WHAT YOU HAVE TO DO: Below are the records; give again exactly the line with "nose: (44, 98)", the line with "right elbow: (79, 143)", and each line that lies between them, and nothing besides.

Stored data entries

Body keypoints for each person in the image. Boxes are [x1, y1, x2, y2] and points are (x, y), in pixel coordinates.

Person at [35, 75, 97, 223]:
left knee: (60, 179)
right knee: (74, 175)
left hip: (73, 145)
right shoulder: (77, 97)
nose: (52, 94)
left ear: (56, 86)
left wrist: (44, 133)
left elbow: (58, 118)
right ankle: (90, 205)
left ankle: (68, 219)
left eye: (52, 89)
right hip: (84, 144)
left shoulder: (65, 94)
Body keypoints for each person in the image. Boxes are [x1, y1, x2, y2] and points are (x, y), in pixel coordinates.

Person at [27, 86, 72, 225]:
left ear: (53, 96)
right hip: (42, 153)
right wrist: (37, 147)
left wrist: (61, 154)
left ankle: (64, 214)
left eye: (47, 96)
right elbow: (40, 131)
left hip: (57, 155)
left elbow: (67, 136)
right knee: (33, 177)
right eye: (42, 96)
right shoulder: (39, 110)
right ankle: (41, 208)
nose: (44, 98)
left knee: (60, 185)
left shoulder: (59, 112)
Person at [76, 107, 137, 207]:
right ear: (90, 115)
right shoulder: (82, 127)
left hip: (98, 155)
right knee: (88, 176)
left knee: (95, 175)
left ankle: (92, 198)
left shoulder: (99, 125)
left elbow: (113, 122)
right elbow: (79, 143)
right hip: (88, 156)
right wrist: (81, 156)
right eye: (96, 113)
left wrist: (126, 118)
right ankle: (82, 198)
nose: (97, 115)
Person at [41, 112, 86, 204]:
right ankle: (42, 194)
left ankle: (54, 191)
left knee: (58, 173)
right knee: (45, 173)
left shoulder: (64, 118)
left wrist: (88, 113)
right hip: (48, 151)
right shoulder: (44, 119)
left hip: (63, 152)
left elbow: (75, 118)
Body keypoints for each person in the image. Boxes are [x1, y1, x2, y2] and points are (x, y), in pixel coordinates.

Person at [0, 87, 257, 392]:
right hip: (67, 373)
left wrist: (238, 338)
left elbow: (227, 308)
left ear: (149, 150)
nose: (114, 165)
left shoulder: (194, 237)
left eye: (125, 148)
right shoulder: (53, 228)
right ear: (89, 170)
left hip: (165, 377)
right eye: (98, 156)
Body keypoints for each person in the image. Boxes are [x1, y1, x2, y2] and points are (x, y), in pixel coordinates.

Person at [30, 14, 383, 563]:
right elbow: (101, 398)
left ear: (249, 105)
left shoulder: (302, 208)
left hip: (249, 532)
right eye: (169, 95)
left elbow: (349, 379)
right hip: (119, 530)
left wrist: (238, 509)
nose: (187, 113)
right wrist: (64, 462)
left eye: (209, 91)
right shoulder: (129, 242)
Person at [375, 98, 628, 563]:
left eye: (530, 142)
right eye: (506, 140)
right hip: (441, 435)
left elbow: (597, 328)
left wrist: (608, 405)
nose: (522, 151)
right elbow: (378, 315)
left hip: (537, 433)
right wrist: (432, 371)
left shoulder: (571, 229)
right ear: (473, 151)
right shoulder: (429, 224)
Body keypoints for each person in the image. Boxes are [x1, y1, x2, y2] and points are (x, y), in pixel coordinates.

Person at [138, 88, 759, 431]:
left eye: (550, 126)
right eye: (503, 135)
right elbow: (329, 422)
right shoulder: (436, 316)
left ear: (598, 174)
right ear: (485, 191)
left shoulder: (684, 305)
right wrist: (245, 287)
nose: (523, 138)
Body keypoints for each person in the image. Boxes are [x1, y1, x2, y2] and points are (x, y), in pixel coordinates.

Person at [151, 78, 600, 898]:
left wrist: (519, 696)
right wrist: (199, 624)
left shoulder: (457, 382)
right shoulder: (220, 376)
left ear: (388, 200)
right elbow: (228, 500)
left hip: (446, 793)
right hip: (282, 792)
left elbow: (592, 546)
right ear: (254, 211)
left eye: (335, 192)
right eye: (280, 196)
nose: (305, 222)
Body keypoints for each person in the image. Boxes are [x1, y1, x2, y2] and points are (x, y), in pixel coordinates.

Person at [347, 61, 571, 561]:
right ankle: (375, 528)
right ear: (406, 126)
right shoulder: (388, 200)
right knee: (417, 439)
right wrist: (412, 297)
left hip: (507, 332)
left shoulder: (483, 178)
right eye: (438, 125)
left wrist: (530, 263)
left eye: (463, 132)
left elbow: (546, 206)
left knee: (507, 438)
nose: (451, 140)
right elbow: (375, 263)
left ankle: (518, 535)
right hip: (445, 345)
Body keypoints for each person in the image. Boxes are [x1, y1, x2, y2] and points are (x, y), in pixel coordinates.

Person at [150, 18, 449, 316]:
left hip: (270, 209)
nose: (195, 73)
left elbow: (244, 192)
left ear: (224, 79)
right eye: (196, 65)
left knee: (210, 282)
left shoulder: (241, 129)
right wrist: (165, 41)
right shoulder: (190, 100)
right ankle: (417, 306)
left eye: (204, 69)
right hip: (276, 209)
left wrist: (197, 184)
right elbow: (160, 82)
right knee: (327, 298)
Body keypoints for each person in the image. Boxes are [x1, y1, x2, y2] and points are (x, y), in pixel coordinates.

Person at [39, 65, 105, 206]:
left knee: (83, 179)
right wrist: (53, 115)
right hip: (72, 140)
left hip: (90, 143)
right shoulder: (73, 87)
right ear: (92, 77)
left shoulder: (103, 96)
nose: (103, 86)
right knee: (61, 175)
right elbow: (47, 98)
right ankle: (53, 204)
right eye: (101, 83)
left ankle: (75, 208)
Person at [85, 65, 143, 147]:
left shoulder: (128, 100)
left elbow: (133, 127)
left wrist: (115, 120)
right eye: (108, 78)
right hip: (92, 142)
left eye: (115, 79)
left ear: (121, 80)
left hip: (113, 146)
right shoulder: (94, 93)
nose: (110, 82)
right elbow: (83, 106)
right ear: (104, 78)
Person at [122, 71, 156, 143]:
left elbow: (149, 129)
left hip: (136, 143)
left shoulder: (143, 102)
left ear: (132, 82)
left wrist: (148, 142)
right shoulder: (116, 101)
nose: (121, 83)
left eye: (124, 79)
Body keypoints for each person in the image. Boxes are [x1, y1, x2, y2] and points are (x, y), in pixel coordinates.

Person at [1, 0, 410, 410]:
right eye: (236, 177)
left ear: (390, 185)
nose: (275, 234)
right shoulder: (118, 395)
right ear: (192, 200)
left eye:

RESPONSE:
nose: (44, 98)
left knee: (60, 185)
left shoulder: (59, 112)
Person at [76, 107, 137, 207]:
right ear: (90, 115)
right shoulder: (82, 127)
left hip: (98, 155)
right knee: (88, 176)
left knee: (95, 175)
left ankle: (92, 198)
left shoulder: (99, 125)
left elbow: (113, 122)
right elbow: (79, 143)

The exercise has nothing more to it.